Everyone in the NBA world seems to be asking about Dante Exum right now.
I’ve seen the reports calling him an “international man of mystery,” and while I see the fun in such a title, there is plenty of information out there about Dante Exum if teams and members of the media are willing to pick up the phone.
In the past few months I’ve heard from a bunch of respected basketball people here in Australia who have been taking calls from NBA GMs and scouts about Exum, some have even had a few quiet questions about Ben Simmons, who is still a few years from NBA eligibility.
But I wanted to give readers my thoughts on Exum from my time dealing with him as an Australian journalist.
He has to get stronger, has to improve his jump shot and will take time to adapt to playing 82 games – you could say that about everyone in the draft.
But mentally, psychologically I have no doubt he is ready to be a pro and will make whoever drafts him better.
I’ve only chatted with Exum a couple of times and same with his dad, Cecil Exum, who is a highly respected person within basketball in Victoria, my home state.
Each time I’ve walked away (or hung up the phone) believing Exum has a good head on his shoulders, a great family behind him and a strong heart in his chest.
The Exum story is a good one and one which would not be foreign to families through the western world.
His dad came out to Australia after a successful college career with North Carolina.
He was a respectable, hard-working import who took care of his teammates and generally did the right thing in all circumstances.
As such he kept getting contracts and made a good career in the Australian NBL.
Along the way he did what several US imports at that time did, he decided to make his life in Australia and as such went on to work in Victoria, coach and play in our state league competitions while he and his wife, Desiree, raised their kids, one of which is Dante.
Talk about Dante’s talents only started a few years back when he made our under-17 national team, previously he had played at junior level for Victoria and looked a promising talent.
About that time the Australian national team, known as the Boomers, were coached by a bloke named Brett Brown, you will now know him as coach of Philadelphia 76ers.
Brown knew how good Dante could be so he promoted him to the Boomers training camp, even though he still hadn’t turned 16.
Once in the national team set-up and playing against international talent, people both here and overseas realised just how good he could be.
The first time I spoke with Dante he was at a camp for the Australian under-19 side which was in Europe and about to head to the world championships.

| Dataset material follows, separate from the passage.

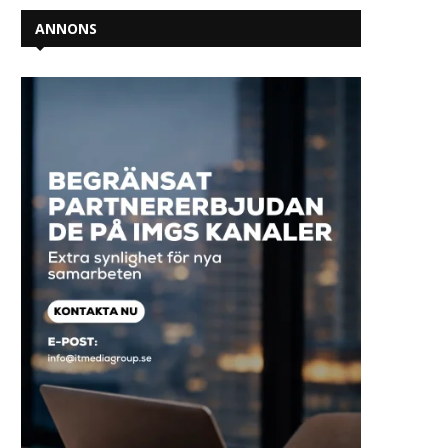
ANNONS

At the time he was projected to be a possible NBA draft pick but his future plans were completely unknown, as such there was almost no media coverage of him in Australia.

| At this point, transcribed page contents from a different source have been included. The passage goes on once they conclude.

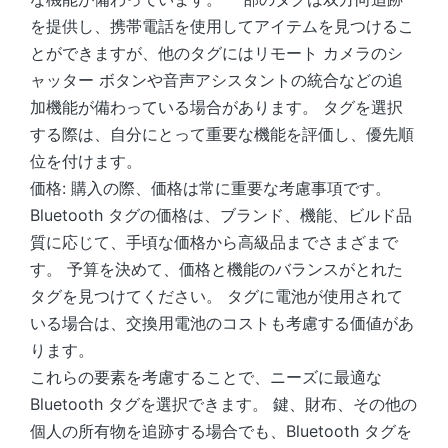
を提供し、携帯電話を使用してアイテムを見つけるこ
とができますが、他のタグにはリモート カメラのシ
ャッター ボタンや音声アシスタントの統合などの追
加機能が備わっている場合があります。 タグを選択
する際は、自分にとって重要な機能を評価し、優先順
位を付けます。
価格: 購入の際、価格は常に重要な考慮事項です。
Bluetooth タグの価格は、ブランド、機能、ビルド品
質に応じて、手頃な価格から高級品までさまざまで
す。 予算を決めて、価格と機能のバランスがとれた
タグを見つけてください。 タグに電池が使用されて
いる場合は、交換用電池のコストも考慮する価値があ
ります。
これらの要素を考慮することで、ニーズに最適な
Bluetooth タグを選択できます。 鍵、財布、その他の
個人の所有物を追跡する場合でも、Bluetooth タグを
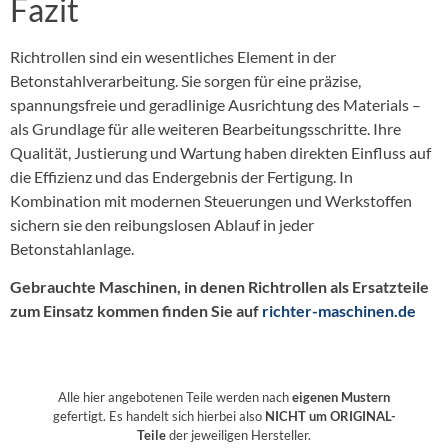
Fazit
Richtrollen sind ein wesentliches Element in der
Betonstahlverarbeitung. Sie sorgen für eine präzise,
spannungsfreie und geradlinige Ausrichtung des Materials –
als Grundlage für alle weiteren Bearbeitungsschritte. Ihre
Qualität, Justierung und Wartung haben direkten Einfluss auf
die Effizienz und das Endergebnis der Fertigung. In
Kombination mit modernen Steuerungen und Werkstoffen
sichern sie den reibungslosen Ablauf in jeder
Betonstahlanlage.
Gebrauchte Maschinen, in denen Richtrollen als Ersatzteile
zum Einsatz kommen finden Sie auf
richter-maschinen.de
Alle hier angebotenen Teile werden nach
eigenen Mustern
gefertigt. Es handelt sich hierbei also
NICHT um ORIGINAL-
Teile
der jeweiligen Hersteller.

When we spoke the team had recently found out one of their best shooters, a guy named Mirko Djeric, was going to miss the tournament as he had been shot in the leg at a house party in Sydney.
When I asked Dante about it he spoke like a seasoned veteran, saying how much their friend would be missed and that the team would be playing for him.
That seems like a response anyone could make but several months later I was in Sydney for the Australian league (known as NBL) preseason tournament where Djeric was playing with Townsville Crocs.
During the Crocs first game, I noticed Exum and two of his Australian under-19 teammates quietly walk into the stadium.
At half time those same boys went and greeted Djeric’s very nervous family who were watching his first serious game since returning from the shooting.
His family had been riding each of Djeric’s shots, each time he hit the floor or took a foul.
But when those boys came over to them they all exchanged hugs and kisses like long-lost family – turning up at that game said more about Exum and his teammates than any conversation could tell you.
I spoke to him a few months later after ESPN’s Chad Ford listed him third in his 100 players list.
Exum was training with the Boomers and loving the chance to battle NBA guards Patty Mills and Matt Dellavedova and European veterans like Joe Ingles and Brad Newley.
He seemed more excited about being in the national team setup than anything else.
At this time talk was building that he would definitely be heading to the NBA but Exum made it clear he was torn both ways between having the college experience his dad had at North Carolina or fast-tracking his career to the NBA.
His biggest learning curve was facing the physical strength of playing against men like Mills and Dellavedova – but from all accounts I received Dante more than held his own.
When ESPN reported in January that Exum would enter the draft, suddenly every person with a camera or microphone went looking for Dante.
He was in Canberra, training at the Australian Institute of Sport, so was quite hard to find.
I sent him a couple of texts asking if he had a few minutes to talk, I didn’t hear anything from him all day until just before 4pm when he called me back saying he was more than happy to talk and was held up training.
This time he made it clear he had noted the extra analysis US college stars like Jabari Parker and Andrew Wiggins had faced during their freshman seasons – he knew it was time for him to go pro.
In the past year I have talked to lots of people who have worked closely with Exum, so often the conversation begins with “don’t report this but Dante did this”.
I won’t break those confidences but each time they told me stories of him going the extra mile for a teammate, telling volunteers or officials he appreciated their work and similar gestures.
Dante has been a heart-beat away from the NBA for over a year now but hasn’t let it change his values – if that isn’t the best possible indication of his ability to handle the NBA, then I don’t know what is.